I’m also very fortunate to have come across some incredible people during these visits and throughout my life in different parts of the world. Naturally curious and outgoing, I like to mix and mingle as much as I can and do my best to understand people and learn about their background. Initially, I wanted to write about my several trips to Iran because I strongly believe Iran is one of the most misrepresented countries in the media – even at the expense of being labeled as a “pro-Iranian Tajik from the north [of Afghanistan]” by other Afghans. Even making the last statement alone about writing on Iran is enough for nationalist Afghans to write-off my identity as an Afghan.
A few weeks ago, on my third trip to Uganda, I was speaking to the driver – let’s call him “Johnny” – who was dropping me off from the hotel to the office. We were talking about the living conditions of people in Uganda and the movement of refugees from neighboring DRC and Sudan into Uganda. For anyone who hasn’t been to Kampala, the capital city of Uganda, the traffic can be horrendous at times and it’s not hard to get stuck for a long stay in the car. This time around, getting stuck in traffic meant more time speaking to a locally raised man in his late 20’s who spoke clear, fluent English. The conversation took a turn to discussion about HIV and AIDS in Uganda. I asked Johnny if HIV/AIDS is as common in Uganda as in some other African countries. Without hesitation, he shared something very personal with me and blurted, “My father died of AIDS and two of my brothers are HIV positive!”.

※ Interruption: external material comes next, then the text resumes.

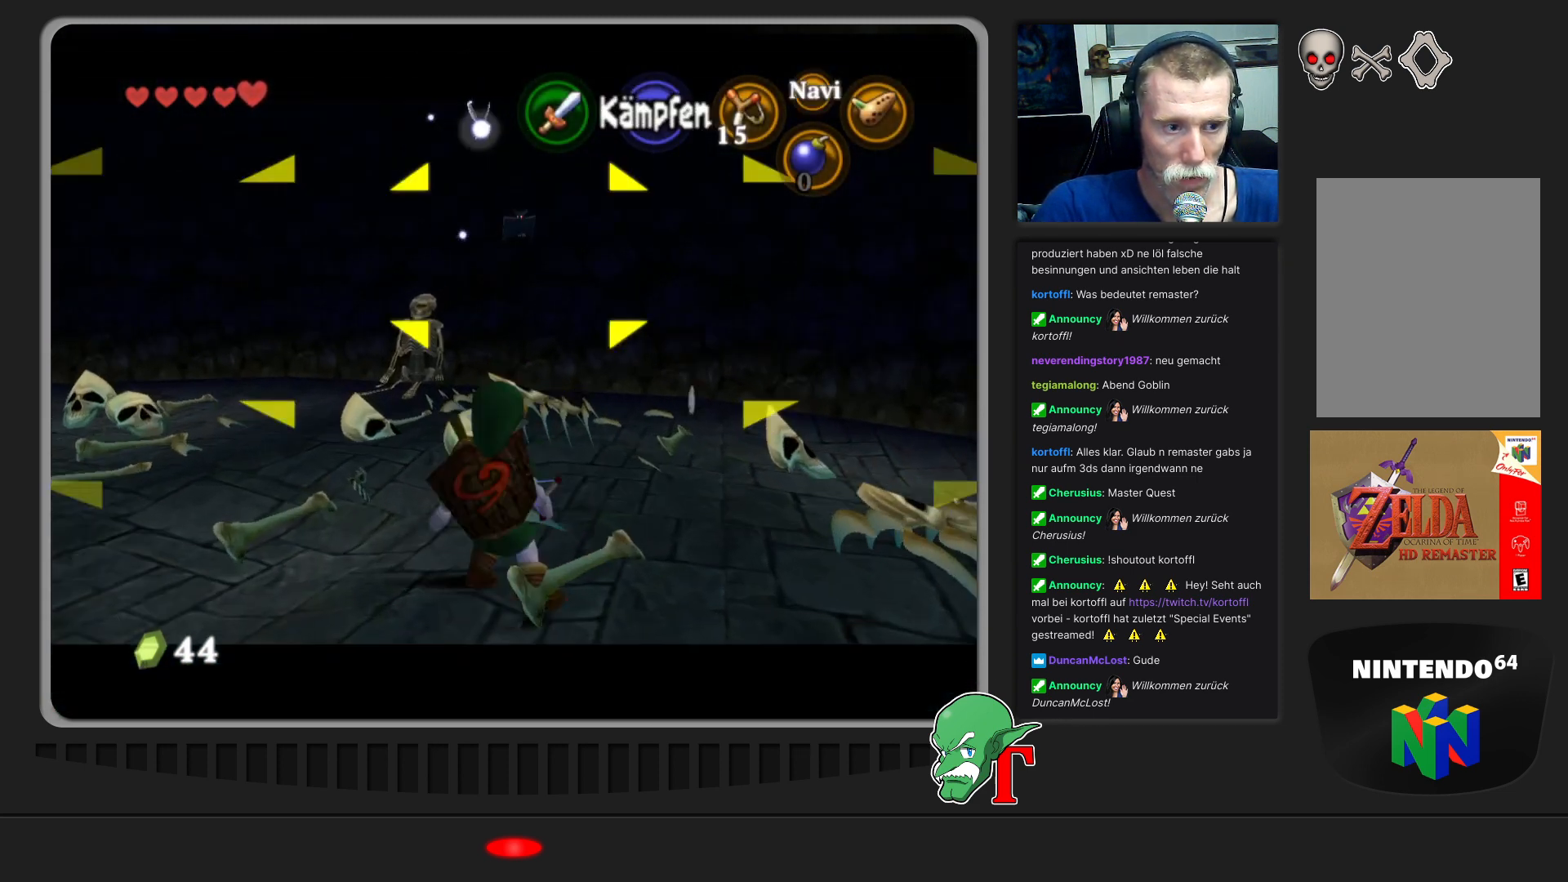
{"buttons": ["C_LEFT"], "left_stick": "left", "events": [[133, "left_stick", "center"], [367, "left_stick", "left"], [400, "C_LEFT", "down"]]}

Startled by his disclosure of something very personal, I told him I was sorry for his loss. There was a moment of awkward silence. I was thinking to myself, ‘should I stop right here? Maybe I went a little too far with my curiosity without even realizing I got too personal’. But I knew it was my chance to find out a little more about AIDS from someone who’s seen it first-hand. In case you’ve seen the 1995 TV film ‘Gia’ starring Angelina Jolie where she plays America’s first supermodel, there are specific physical signs of someone dying of AIDS. I asked Johnny if he didn’t mind me asking a personal question on his father’s physical condition in final stages of AIDS and he amicably welcomed my inquisitiveness. So I went ahead and asked him what the physical signs of someone dying of AIDS are?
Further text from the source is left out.